The Trevo Retriever was used exclusively in the DAWN Trial and was included in the DEFUSE 3 study – producing the largest cohort of data for a single device across the two late window stroke trials that led to the recent updates to the American Heart Association (AHA)/American Stroke Association (ASA) guidelines. Based on the depth of clinical evidence, stent retrievers like the Trevo Retriever are recommended as the standard of care for stroke patients experiencing a large artery blockage by the AHA’s Stroke Guidelines.2

“FDA clearance and CE approval of the Trevo Retriever have effectively quadrupled the treatment window from zero-six hours to zero-24 hours from time last seen well. Nonetheless, every minute still matters because in each individual patient, the earlier the blood flow is restored to the brain, the lower the resultant burden of permanent brain damage. Therefore, it is still imperative that all caregivers in the stroke pathway – from EMS to emergency room physicians to stroke neurologists to interventionalists – continue to deliver the fastest and most workflow-efficient treatment of stroke,” said Dr. Tudor Jovin, University of Pittsburgh Medical Center.

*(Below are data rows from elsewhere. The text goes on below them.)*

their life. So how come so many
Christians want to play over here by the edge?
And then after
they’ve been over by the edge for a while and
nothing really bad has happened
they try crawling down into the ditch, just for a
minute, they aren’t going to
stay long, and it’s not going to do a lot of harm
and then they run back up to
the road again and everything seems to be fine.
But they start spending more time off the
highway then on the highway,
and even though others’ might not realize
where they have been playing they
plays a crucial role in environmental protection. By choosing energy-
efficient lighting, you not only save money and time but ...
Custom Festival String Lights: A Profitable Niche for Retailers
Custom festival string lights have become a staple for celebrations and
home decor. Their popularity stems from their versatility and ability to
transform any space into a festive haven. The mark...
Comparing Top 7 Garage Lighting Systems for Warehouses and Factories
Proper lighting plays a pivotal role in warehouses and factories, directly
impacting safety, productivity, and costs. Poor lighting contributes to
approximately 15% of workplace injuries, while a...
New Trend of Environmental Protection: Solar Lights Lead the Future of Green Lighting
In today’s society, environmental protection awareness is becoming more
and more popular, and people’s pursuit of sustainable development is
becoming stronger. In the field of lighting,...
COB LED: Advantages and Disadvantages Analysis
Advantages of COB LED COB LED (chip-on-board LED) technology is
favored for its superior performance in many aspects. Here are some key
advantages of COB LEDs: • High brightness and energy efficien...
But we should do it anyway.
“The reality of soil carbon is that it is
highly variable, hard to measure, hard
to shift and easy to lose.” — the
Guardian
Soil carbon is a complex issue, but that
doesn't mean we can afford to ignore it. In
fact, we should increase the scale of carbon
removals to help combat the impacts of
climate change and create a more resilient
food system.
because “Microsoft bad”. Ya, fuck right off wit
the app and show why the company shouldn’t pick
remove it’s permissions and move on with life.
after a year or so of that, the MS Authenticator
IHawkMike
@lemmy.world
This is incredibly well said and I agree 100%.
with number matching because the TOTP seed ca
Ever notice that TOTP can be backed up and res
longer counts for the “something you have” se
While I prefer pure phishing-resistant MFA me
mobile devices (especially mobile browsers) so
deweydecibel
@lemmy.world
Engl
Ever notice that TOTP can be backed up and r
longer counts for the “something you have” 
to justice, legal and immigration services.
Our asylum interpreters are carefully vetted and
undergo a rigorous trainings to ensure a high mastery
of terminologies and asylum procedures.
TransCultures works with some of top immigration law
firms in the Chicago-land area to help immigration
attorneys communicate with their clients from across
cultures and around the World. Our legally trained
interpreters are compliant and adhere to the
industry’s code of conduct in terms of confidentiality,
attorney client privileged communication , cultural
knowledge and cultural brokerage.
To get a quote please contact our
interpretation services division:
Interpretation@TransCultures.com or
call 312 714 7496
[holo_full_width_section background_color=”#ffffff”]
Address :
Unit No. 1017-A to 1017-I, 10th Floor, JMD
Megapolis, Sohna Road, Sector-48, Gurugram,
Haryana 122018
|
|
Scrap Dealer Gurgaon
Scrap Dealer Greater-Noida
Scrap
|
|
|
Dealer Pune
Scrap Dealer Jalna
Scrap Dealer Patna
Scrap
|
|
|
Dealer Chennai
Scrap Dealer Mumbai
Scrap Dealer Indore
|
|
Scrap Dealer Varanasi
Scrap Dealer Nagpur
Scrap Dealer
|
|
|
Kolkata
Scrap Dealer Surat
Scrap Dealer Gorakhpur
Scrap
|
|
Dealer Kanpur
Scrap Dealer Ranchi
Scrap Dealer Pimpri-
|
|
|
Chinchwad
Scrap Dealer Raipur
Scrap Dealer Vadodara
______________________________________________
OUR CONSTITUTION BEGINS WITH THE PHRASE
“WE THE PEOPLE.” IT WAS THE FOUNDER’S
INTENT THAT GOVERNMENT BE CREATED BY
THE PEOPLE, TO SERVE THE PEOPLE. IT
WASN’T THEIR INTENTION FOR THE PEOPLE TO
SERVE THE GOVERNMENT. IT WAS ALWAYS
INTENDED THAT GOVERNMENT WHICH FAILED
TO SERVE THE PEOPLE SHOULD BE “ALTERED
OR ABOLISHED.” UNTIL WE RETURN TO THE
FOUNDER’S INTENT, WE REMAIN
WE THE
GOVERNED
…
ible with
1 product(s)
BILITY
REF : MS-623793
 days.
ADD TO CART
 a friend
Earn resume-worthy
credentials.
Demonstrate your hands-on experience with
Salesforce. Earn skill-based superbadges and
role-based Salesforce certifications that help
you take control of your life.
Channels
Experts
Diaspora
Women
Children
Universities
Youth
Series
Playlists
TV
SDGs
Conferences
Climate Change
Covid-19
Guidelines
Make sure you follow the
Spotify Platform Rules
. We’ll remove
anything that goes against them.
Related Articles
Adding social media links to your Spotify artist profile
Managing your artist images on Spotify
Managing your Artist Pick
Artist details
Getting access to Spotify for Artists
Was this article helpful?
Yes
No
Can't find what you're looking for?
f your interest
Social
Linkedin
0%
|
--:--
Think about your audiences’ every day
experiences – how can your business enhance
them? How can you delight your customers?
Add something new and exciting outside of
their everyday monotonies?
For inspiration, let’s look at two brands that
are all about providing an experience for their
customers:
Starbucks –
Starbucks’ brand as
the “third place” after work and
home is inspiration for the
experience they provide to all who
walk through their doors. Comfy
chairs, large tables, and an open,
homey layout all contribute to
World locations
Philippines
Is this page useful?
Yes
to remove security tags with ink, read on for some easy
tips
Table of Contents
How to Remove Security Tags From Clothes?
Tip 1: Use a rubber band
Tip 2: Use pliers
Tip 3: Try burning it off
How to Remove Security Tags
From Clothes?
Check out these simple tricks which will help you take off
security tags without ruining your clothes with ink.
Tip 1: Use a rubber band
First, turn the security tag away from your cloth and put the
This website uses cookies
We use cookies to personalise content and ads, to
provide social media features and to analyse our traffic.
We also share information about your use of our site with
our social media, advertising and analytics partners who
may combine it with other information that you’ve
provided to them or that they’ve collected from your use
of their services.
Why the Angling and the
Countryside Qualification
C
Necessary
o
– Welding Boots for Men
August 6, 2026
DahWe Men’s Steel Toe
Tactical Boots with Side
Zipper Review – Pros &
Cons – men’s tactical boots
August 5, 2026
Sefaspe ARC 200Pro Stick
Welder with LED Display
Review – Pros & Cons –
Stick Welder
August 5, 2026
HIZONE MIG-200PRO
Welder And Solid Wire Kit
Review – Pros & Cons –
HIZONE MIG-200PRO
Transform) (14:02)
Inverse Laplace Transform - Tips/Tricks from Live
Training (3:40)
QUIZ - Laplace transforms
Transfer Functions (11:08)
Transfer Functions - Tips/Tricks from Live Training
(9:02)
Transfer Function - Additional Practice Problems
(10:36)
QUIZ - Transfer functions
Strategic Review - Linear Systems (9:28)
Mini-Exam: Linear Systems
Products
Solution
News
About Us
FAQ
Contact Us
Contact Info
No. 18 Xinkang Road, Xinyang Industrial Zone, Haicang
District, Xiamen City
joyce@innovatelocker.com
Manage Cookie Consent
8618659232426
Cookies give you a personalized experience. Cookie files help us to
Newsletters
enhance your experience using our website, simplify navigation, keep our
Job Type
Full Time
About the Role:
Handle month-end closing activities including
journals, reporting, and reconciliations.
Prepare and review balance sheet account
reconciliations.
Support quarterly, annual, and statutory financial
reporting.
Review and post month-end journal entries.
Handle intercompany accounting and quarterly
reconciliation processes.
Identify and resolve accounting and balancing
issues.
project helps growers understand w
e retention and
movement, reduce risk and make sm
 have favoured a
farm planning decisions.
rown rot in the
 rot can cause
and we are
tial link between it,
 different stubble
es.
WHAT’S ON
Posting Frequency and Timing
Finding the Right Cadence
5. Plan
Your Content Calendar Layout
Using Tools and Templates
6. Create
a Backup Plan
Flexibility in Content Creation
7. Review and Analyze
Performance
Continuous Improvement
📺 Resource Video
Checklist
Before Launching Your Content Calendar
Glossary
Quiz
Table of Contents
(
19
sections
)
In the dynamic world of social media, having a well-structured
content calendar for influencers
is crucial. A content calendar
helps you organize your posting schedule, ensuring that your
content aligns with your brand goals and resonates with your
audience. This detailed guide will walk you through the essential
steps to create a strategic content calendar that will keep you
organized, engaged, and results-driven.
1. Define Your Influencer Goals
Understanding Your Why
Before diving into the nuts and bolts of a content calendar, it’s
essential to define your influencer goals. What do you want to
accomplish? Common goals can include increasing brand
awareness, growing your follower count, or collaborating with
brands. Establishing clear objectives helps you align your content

About Ischemic Stroke3,4,5,6 
An ischemic stroke occurs when an artery in the brain becomes blocked by a blood clot or other substance such as plaque, a fatty material. Blood vessels carry blood, oxygen and nutrients throughout the body and to the brain. When the brain is deprived of blood and oxygen, it fails to work properly. Depending on the severity of the stroke and the area of the brain affected, loss of brain function or death may occur. Ischemic stroke is the most common type of stroke, accounting for 87% of stroke cases. Each year, 17 million people in the world suffer a stroke and 6.5 million people die from a stroke.


References

  1. Nogueira R.G. et. al. Thrombectomy 6 to 24 Hours after Stroke with a Mismatch between Deficit and Infarc. November 11, 2017, at NEJM.org
  2. Powers, W.J. et. al. 2018 Guidelines for the Early Management of Patients with Acute Ischemic Stroke: A Guideline for Healthcare Professionals from the
    American Heart Association/American Stroke Association. January 30, 2018, at stroke.ahajournals.org
  3. American stroke association / www.strokeassociation.org
  4. Mahon S, et al. Primary prevention of stroke and cardiovascular disease in the community (PREVENTS): Methodology of a health wellness coaching intervention to reduce stroke and cardiovascular disease risk, a randomized clinical trial. International Journal of Stroke, 2017;0(0):1-10.
  5. Saver, JL. Time Is Brain. Quantified. Stroke, 2006;37:263-6.
  6. Sudha S, et al. The Lifetime Risk of Stroke. Estimated From the Framingham Study. Stroke, 2006;37:345-50.